#### ESTRATTO FORNITO:
• • • •

ROMA, 17 gennaio 2019

NEWS//Cybersecurity al 2° posto tra le preoccupazioni avvertite dalle aziende a livello globale

Gli attacchi informatici vengono considerati pericolosi al pari di un’interruzione di attività. I costi globali sfiorano ormai i 600miliardi di dollari all’anno.

Per la prima volta in assoluto la cybersecurity viene avvertita dalle aziende come una preoccupazione rilevante a livello globale. È quanto emerge dal rapporto Allianz Risk Barometer 2019, realizzato dall’Allianz Global Corporate & Specialty, società di consulenza del gruppo Allianz. Stando a quanto riportato nel documento annuale, elaborato sulla base di oltre 2.000 interviste a top manager, consulenti ed esperti del settore rilasciate in 86 Paesi, gli attacchi informatici e le minacce sul web vengono considerati rischiosi al pari dell’interruzione di attività (Business Interruption), superando preoccupazioni globali che occupavano le prime posizioni fino a pochi anni fa, come le catastrofi naturali e i cambiamenti climatici. Del resto, entrambi i rischi sono interconnessi, considerati gli ingenti danni economici che può arrecare un attacco informatico. I costi di questi ultimi sono infatti arrivati a sfiorare i 600miliardi di dollari all’anno, rispetto ai 445miliardi del 2014, secondo il Centro per gli Studi Strategici e Internazionali. Un aumento dovuto alla maggiore pervasività di queste minacce, visto che i progressi in campo tecnologico consentono ai criminali della rete di ricorrere a metodi innovativi per appropriarsi indebitamente di dati sensibili, commettere frodi o estorcere denaro.

• • • •

#### DATI FORNITI:

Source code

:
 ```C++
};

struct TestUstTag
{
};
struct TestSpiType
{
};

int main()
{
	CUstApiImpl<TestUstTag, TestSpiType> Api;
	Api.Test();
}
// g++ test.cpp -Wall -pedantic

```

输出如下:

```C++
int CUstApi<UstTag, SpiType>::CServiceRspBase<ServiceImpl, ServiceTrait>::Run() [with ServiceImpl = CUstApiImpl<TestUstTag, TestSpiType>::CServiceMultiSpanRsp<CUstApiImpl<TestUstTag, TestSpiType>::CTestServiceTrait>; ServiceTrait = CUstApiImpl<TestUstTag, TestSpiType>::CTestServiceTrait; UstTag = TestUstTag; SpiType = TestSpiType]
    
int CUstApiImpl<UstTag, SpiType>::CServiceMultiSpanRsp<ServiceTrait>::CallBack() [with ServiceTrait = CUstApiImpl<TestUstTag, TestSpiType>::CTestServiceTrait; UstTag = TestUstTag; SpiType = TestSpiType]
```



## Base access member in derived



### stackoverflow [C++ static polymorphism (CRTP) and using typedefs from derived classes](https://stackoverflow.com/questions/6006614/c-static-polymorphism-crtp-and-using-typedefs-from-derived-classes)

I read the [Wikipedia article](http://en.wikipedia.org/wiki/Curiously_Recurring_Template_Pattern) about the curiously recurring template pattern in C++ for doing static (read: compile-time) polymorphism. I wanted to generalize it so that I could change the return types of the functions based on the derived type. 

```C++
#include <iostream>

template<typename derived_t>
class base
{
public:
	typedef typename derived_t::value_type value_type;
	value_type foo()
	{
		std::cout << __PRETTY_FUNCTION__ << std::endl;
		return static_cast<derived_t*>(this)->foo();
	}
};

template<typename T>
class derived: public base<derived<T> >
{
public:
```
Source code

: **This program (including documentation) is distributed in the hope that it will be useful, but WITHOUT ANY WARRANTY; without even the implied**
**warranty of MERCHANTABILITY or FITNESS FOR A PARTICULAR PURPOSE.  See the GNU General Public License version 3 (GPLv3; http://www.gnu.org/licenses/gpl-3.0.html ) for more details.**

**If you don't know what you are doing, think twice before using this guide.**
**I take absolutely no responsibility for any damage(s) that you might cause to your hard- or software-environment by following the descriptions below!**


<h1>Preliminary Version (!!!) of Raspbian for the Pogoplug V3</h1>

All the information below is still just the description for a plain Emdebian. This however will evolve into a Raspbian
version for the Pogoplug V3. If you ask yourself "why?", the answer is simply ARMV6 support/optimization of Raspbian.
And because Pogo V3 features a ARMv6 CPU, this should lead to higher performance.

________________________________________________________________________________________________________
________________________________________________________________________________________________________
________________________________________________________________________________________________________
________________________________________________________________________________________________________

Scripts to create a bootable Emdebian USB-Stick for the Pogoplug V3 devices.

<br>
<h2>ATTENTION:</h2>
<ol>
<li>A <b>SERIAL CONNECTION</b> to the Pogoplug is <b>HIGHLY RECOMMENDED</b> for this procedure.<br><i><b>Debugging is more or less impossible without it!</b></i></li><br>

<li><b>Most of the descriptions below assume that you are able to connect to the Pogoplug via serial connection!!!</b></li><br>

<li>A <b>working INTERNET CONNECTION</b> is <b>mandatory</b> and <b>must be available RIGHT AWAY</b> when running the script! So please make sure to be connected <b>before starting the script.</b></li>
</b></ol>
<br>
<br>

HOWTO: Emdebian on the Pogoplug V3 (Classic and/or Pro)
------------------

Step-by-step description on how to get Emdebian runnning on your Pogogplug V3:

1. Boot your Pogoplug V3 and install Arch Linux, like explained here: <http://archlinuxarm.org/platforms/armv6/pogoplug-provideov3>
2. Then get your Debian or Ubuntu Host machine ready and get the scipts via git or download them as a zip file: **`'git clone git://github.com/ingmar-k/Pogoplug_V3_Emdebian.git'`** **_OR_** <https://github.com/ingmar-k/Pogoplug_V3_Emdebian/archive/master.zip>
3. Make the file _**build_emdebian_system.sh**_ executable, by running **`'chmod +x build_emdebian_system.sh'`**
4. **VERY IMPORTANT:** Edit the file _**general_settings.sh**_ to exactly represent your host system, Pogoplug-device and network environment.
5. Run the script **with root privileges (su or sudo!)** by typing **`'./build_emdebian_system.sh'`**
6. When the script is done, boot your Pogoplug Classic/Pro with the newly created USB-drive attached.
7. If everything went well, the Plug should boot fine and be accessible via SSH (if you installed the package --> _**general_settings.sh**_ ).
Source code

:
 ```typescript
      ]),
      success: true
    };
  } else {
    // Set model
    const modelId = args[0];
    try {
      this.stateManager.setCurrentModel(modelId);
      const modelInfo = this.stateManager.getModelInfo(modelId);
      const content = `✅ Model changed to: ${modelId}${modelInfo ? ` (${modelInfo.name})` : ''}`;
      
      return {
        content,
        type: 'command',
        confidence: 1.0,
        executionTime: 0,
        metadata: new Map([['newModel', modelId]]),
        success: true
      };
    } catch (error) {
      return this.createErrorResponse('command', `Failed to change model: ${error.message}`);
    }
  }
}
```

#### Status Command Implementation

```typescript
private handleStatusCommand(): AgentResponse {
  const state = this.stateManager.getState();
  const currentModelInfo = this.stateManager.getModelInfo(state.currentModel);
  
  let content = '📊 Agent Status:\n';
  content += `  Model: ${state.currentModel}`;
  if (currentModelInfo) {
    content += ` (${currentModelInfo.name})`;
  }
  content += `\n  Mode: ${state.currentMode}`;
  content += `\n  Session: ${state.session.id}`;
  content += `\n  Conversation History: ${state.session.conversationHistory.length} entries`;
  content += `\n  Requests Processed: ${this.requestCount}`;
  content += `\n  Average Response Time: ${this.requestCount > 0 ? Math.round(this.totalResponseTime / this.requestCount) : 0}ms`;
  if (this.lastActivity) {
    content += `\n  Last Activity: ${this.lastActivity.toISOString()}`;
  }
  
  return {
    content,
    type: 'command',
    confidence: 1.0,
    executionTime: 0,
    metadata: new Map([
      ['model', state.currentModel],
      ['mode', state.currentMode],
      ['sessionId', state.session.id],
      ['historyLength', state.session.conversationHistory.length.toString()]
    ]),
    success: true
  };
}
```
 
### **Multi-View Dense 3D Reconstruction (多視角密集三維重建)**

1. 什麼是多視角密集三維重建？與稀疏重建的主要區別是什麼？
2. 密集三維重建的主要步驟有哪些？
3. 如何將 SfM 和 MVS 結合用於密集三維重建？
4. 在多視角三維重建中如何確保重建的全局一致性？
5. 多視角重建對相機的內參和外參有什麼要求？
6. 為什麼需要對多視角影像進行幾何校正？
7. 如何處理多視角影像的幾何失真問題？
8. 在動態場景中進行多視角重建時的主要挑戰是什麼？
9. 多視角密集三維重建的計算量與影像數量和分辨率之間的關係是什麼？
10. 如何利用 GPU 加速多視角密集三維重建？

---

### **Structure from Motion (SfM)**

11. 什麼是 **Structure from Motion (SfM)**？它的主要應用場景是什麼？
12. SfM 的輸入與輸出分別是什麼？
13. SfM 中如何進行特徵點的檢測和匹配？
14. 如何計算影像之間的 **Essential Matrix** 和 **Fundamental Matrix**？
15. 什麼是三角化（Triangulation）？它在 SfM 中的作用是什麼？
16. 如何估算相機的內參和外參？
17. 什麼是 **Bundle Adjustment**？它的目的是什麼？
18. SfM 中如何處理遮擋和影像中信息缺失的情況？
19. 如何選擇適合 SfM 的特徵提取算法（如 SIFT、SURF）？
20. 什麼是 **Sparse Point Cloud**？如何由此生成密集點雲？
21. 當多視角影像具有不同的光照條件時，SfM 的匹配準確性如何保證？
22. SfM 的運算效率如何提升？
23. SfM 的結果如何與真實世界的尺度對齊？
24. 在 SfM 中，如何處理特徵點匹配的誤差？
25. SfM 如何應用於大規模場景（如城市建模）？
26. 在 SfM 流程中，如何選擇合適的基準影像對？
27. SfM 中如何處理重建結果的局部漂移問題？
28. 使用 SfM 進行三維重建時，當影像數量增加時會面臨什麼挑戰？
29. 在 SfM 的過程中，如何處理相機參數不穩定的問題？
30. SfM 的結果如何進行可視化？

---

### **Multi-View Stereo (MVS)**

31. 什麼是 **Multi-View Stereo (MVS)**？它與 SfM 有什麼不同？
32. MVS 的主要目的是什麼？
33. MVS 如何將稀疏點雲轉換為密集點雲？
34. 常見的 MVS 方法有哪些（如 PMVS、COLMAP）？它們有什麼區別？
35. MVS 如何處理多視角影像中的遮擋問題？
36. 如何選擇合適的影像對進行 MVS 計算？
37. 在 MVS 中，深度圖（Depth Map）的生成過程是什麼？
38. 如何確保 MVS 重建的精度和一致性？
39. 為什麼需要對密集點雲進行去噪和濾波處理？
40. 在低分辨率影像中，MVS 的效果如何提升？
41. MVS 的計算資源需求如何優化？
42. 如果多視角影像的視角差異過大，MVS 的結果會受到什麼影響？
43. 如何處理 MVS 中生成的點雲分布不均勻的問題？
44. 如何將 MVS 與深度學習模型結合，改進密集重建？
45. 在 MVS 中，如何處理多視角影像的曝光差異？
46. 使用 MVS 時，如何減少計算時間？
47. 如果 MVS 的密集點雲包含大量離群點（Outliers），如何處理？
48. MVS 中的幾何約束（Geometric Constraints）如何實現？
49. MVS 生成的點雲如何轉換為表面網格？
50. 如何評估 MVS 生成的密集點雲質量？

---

• • • •

#### ESERCIZIO 1:
Ricopia dall'articolo sulla cybersecurity il passo che va da "Gli attacchi informatici vengono" fino a "di dollari all’anno." compreso.
#### ESERCIZIO 2:
Secondo l'articolo sulla cybersecurity, su quante interviste si basa il rapporto Allianz Risk Barometer 2019?

#### SPAZIO RISPOSTA 1:
Gli attacchi informatici vengono considerati pericolosi al pari di un’interruzione di attività. I costi globali sfiorano ormai i 600miliardi di dollari all’anno.

#### SPAZIO RISPOSTA 2:
Su oltre 2.000 interviste a top manager, consulenti ed esperti del settore, rilasciate in 86 Paesi.